Kriegsrecht? Davon ist nichts zu spüren. Zwar kritisieren Menschenrechtler und Kommentatoren das Dekret. Besonders scharf ist Pravit Rojanaphruk in der Zeitung «Nation»: Wie eine Pille bei Durchfall sei das Kriegsrecht im politischen Machtkampf. «Der faule Kot bleibt im System», ätzt er.

Im Volk ist die Stimmung anders. Sowohl Anhänger als auch Kritiker der Regierung sind sogar froh über die Intervention.

«Kriegsrecht ist eine gute Sache, dann hört (Protestanführer) Suthep endlich auf mit seinen Protestmärschen und dem Schikanieren der Regierung», meint Samnieng Saekhot. Der 66-jährige hat seine Reisfelder in der Provinz vermietet und lebt jetzt in einem Bangkoker Vorort. Er ist Regierungsanhänger. Die haben Massendemonstrationen angedroht, sollte die Regierung abgesetzt werden. «Wenn die Armee nicht neutral bleibt, werden wir aufbegehren, dann kann es zum Bürgerkrieg kommen», sagt er.

«Ich fühle mich sicherer, seit ich weiß, dass die Armee das Sagen hat», meint Nion Decharatpinit. Sie arbeitet an einer europäischen Botschaft, ist wohlhabend und steht auf Seiten der Regierungsgegner.

Seit die Armee 2006 gegen den in gehobenen Kreisen verhassten Thaksin Shinawatra putschte, haben Soldaten bei der Mittelschicht ein Stein im Brett. «Seit dem Putsch, seit die Armee unser Verbündeter gegen Thaksin wurde, hat sich meine Einstellung geändert. Ausländer verstehen das nicht», sagt sie.

«Die Leute begrüßen das Militär, weil es sich um das Land kümmert», sagt Lian Sunsorn (55). Sie betreibt einen kleinen Gemischtwarenladen in Bangkok. «Ich hoffe, dass sie zwischen den beiden Seiten vermitteln können, ansonsten kommen die Leute wohl nur zu Sinnen, wenn es mehr Blutvergießen wird.»

«Ich stehe hinter der Armee, sie ist immer auf Seiten des Volkes», sagt der arbeitslose Intira Mateekusontan (38). «Überhaupt: Ich beschwere mich nicht, wenigstens war der Verkehr heute nicht ganz so schlimm wie sonst», fügt er hinzu.

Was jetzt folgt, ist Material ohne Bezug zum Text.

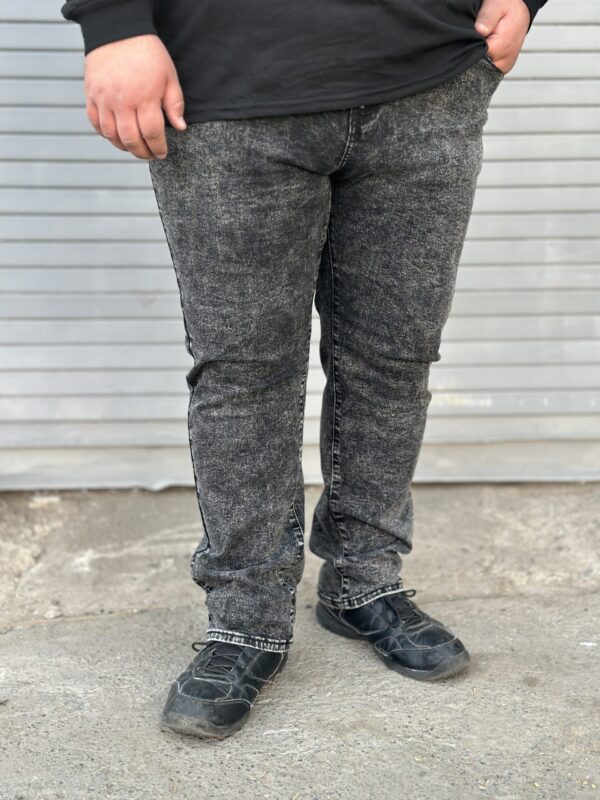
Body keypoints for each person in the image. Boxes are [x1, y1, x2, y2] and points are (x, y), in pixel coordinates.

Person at [60, 0, 548, 739]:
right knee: (245, 375)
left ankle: (362, 580)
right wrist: (114, 22)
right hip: (224, 83)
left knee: (393, 360)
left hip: (428, 76)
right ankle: (246, 620)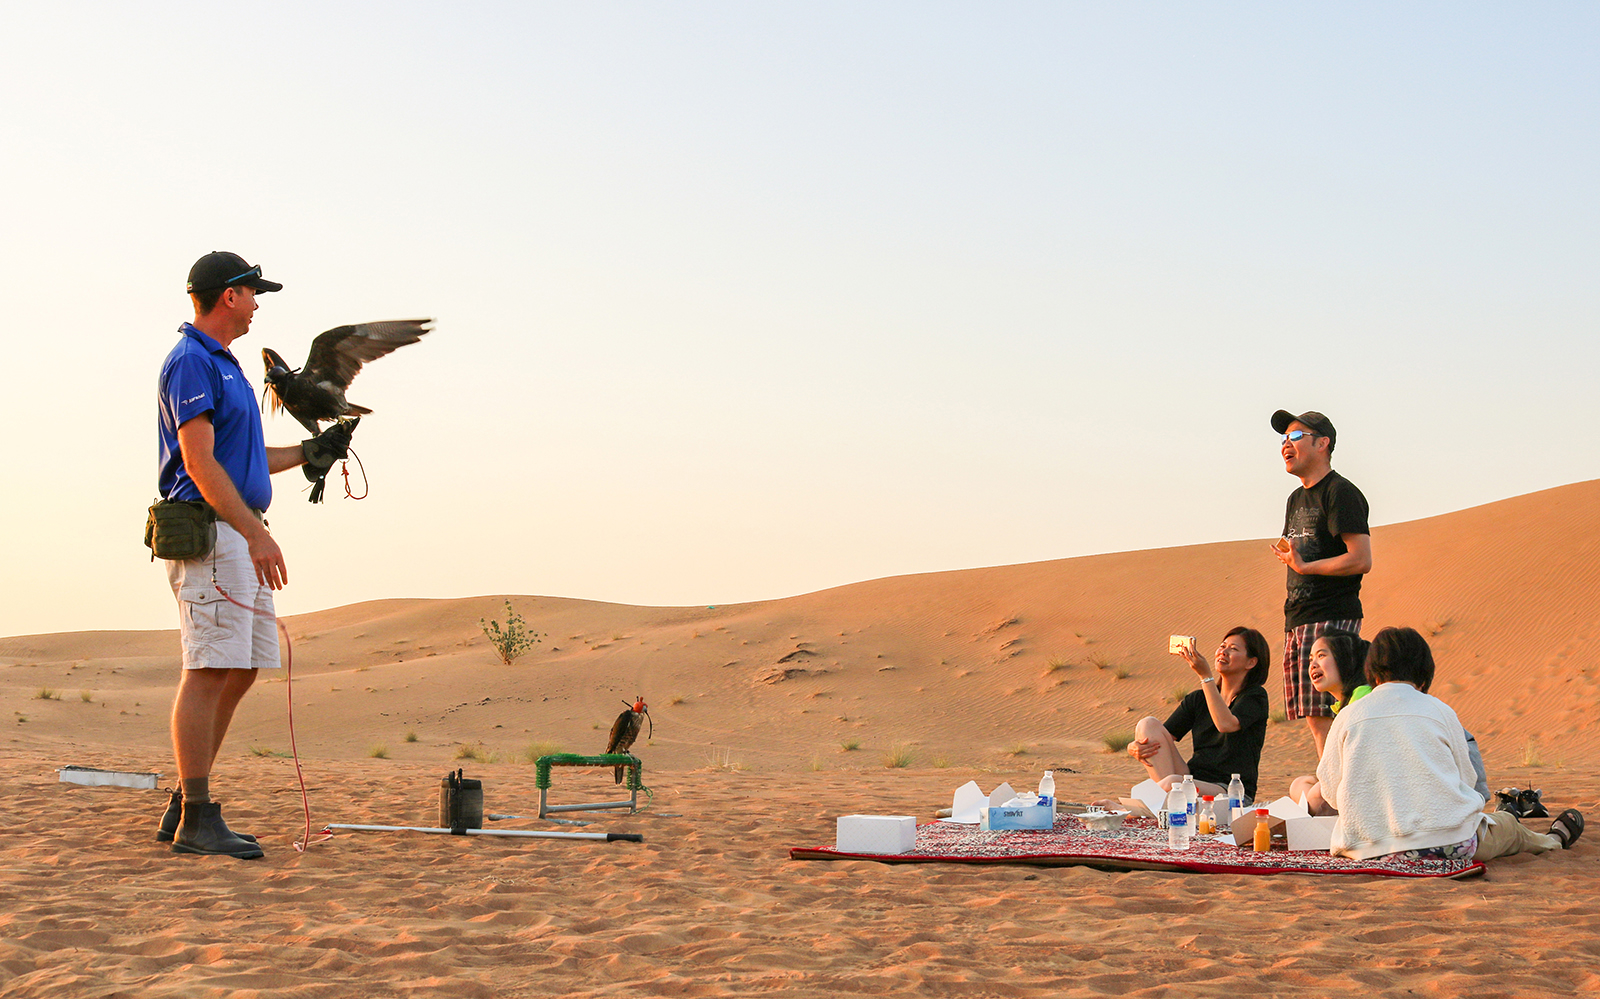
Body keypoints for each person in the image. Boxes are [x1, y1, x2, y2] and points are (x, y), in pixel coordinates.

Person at [155, 251, 351, 859]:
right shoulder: (191, 361)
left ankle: (187, 798)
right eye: (251, 293)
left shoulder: (230, 366)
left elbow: (244, 459)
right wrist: (255, 533)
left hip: (238, 531)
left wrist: (310, 452)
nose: (258, 305)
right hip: (213, 533)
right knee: (209, 668)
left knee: (240, 668)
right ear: (227, 296)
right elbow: (200, 462)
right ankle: (197, 817)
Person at [1316, 627, 1582, 864]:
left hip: (1365, 851)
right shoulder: (1439, 710)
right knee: (1508, 828)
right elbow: (1467, 779)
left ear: (1372, 673)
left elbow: (1329, 790)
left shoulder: (1349, 715)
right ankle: (1553, 841)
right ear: (1424, 673)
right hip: (1451, 845)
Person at [1270, 409, 1372, 758]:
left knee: (1339, 713)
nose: (1286, 444)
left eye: (1296, 436)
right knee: (1314, 717)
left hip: (1332, 616)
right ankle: (1332, 794)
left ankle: (1345, 795)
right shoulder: (1295, 499)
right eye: (1283, 439)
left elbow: (1361, 559)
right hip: (1298, 617)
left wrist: (1307, 565)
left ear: (1323, 442)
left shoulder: (1341, 492)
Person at [1124, 627, 1272, 802]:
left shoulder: (1254, 696)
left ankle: (1133, 809)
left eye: (1233, 649)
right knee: (1147, 725)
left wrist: (1205, 676)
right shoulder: (1199, 699)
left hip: (1231, 791)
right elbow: (1161, 738)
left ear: (1251, 663)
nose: (1223, 651)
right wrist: (1134, 747)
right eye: (1222, 646)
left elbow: (1225, 724)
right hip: (1192, 782)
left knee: (1172, 783)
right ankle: (1167, 804)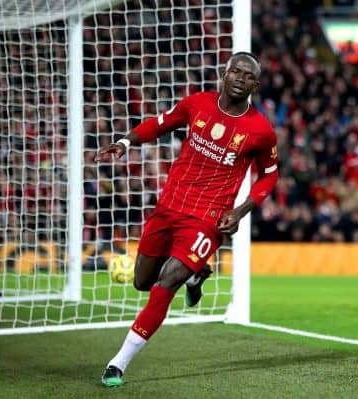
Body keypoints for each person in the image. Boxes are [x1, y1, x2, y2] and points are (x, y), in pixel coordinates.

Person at [95, 52, 278, 387]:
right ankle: (197, 275)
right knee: (142, 282)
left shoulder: (261, 130)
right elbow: (160, 124)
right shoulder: (196, 104)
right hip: (169, 206)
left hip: (208, 218)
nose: (239, 78)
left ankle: (117, 364)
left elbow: (269, 176)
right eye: (234, 71)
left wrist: (239, 211)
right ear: (224, 74)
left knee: (167, 282)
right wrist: (126, 141)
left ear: (256, 83)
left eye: (247, 75)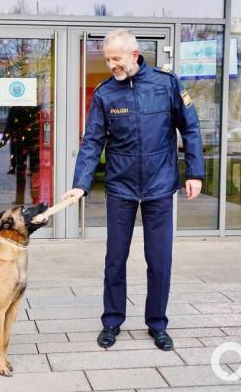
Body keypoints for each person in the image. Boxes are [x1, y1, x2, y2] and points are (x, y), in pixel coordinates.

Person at [61, 29, 204, 351]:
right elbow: (93, 141)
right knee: (115, 259)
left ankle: (157, 324)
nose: (112, 64)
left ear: (134, 54)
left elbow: (190, 127)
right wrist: (80, 184)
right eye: (108, 59)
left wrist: (195, 172)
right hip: (121, 188)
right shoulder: (105, 93)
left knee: (159, 260)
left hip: (159, 187)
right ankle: (112, 321)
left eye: (116, 58)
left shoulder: (167, 85)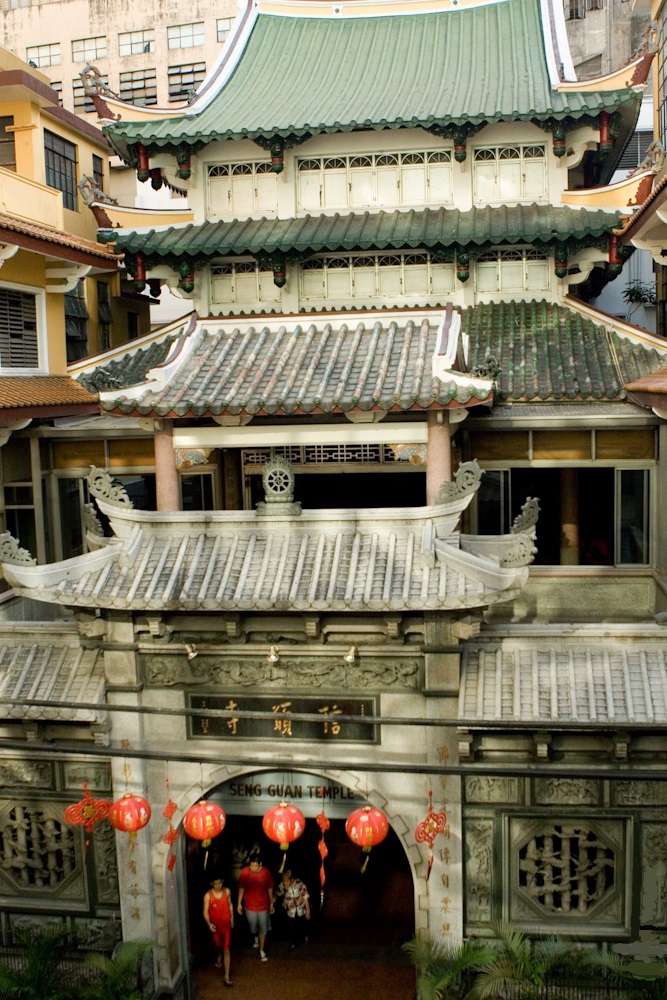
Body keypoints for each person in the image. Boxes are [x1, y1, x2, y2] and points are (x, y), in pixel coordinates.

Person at [236, 850, 275, 961]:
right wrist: (239, 903)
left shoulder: (266, 873)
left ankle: (261, 950)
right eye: (251, 865)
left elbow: (270, 888)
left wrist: (271, 903)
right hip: (249, 905)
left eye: (255, 866)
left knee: (263, 928)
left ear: (260, 864)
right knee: (253, 926)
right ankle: (255, 937)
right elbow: (241, 888)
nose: (252, 867)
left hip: (263, 905)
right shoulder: (244, 872)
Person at [203, 875, 234, 986]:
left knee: (227, 949)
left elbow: (230, 904)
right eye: (216, 883)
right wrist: (209, 924)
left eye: (220, 883)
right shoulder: (208, 895)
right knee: (217, 944)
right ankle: (218, 954)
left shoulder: (227, 891)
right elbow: (205, 911)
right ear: (212, 884)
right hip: (215, 927)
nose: (218, 885)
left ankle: (226, 976)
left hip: (226, 927)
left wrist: (232, 918)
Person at [276, 870, 311, 950]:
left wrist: (308, 912)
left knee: (301, 924)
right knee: (291, 926)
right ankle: (293, 942)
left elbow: (305, 898)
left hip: (300, 909)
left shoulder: (300, 884)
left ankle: (304, 935)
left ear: (292, 879)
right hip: (290, 910)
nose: (285, 882)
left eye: (287, 881)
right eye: (284, 880)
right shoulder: (282, 885)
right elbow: (277, 893)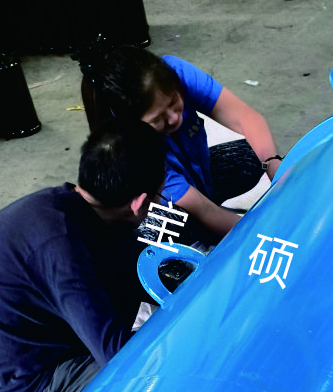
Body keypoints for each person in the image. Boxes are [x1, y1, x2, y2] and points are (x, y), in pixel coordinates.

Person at [0, 120, 167, 392]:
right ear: (139, 202)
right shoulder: (60, 247)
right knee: (149, 381)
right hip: (28, 378)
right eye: (158, 196)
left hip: (52, 334)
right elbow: (117, 355)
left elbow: (143, 264)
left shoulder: (86, 205)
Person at [79, 43, 282, 243]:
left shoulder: (172, 72)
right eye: (158, 119)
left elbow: (245, 117)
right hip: (171, 205)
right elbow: (202, 208)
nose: (174, 118)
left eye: (174, 103)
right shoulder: (129, 145)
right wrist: (262, 238)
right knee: (158, 233)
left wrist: (274, 165)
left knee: (252, 155)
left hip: (198, 179)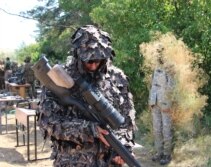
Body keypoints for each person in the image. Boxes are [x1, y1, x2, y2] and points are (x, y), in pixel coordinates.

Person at [38, 25, 137, 167]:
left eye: (99, 60)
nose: (93, 65)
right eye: (89, 61)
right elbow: (48, 122)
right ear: (77, 55)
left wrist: (124, 147)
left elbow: (126, 122)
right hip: (72, 162)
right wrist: (88, 129)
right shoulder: (59, 77)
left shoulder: (117, 78)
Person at [148, 46, 175, 165]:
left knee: (166, 129)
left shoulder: (170, 69)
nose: (159, 57)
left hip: (165, 103)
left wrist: (168, 102)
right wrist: (151, 101)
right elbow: (152, 85)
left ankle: (167, 154)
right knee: (156, 129)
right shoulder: (156, 68)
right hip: (154, 103)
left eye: (161, 54)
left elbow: (171, 88)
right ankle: (158, 153)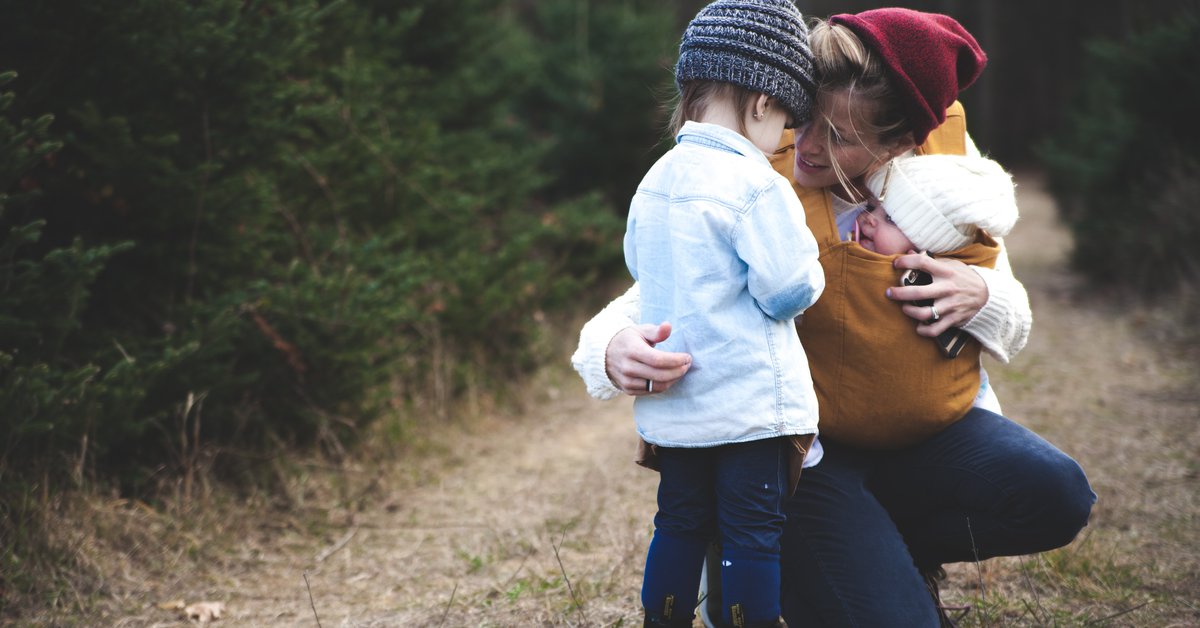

«Mich interessiert das alles nicht, so lange es mein Geschäft nicht beeinträchtigt», sagt Jakrapong Wattanachai. Der 53-jährige betreibt ein kleines Restaurant in der Innenstadt, nicht weit von einer Kreuzung entfernt, die die Regierungsgegner lange besetzt hielten. «An manchen Demo-Tagen hatte ich nur halb so viele Gäste, aber im Großen und Ganzen läuft es okay», sagt er.

Kamolwan Panyasevanamit ist 20 und studiert an der Chulalongkorn-Universität. Sie hat sich am ersten Abend nach Verhängung des Kriegsrechts trotzdem mit Freunden in einer Bar getroffen. «Eigentlich hat sich kaum etwas geändert. «Vielleicht sind die Leute etwas panischer. Ich halte mich von den Brennpunkten in der Stadt einfach fern.»